Task prompt - Rewrite the text of the entries below with every "Customer Service" renamed to "Customer Support", changing nothing else and omitting the pictures.
Excerpted records: Begin
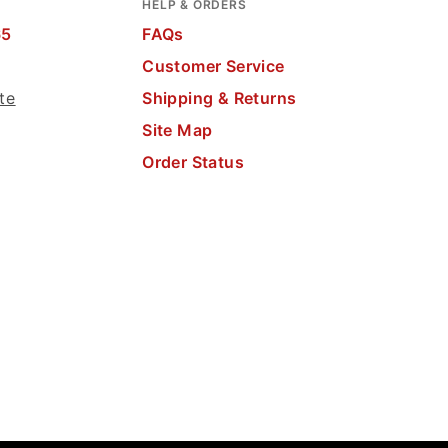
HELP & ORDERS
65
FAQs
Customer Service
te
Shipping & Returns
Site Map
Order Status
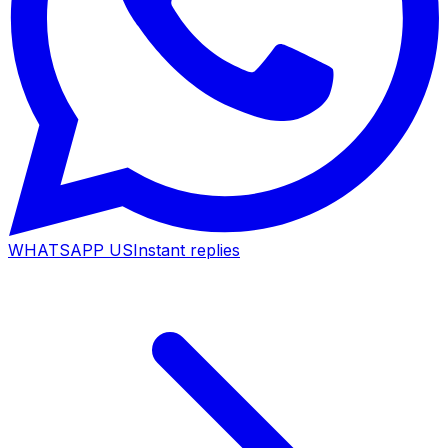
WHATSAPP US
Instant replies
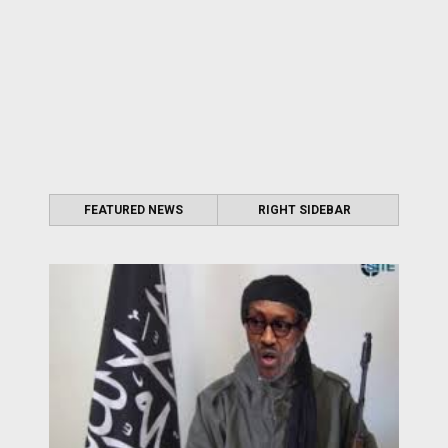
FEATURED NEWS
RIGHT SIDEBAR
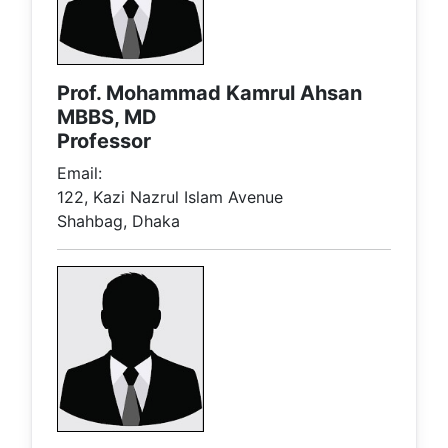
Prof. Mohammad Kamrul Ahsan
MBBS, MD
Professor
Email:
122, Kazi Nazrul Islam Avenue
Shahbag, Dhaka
Excerpted records: End
Exercise output -
HELP & ORDERS
65
FAQs
Customer Support
te
Shipping & Returns
Site Map
Order Status
WHATSAPP US
Instant replies
FEATURED NEWS
RIGHT SIDEBAR
Prof. Mohammad Kamrul Ahsan
MBBS, MD
Professor
Email:
122, Kazi Nazrul Islam Avenue
Shahbag, Dhaka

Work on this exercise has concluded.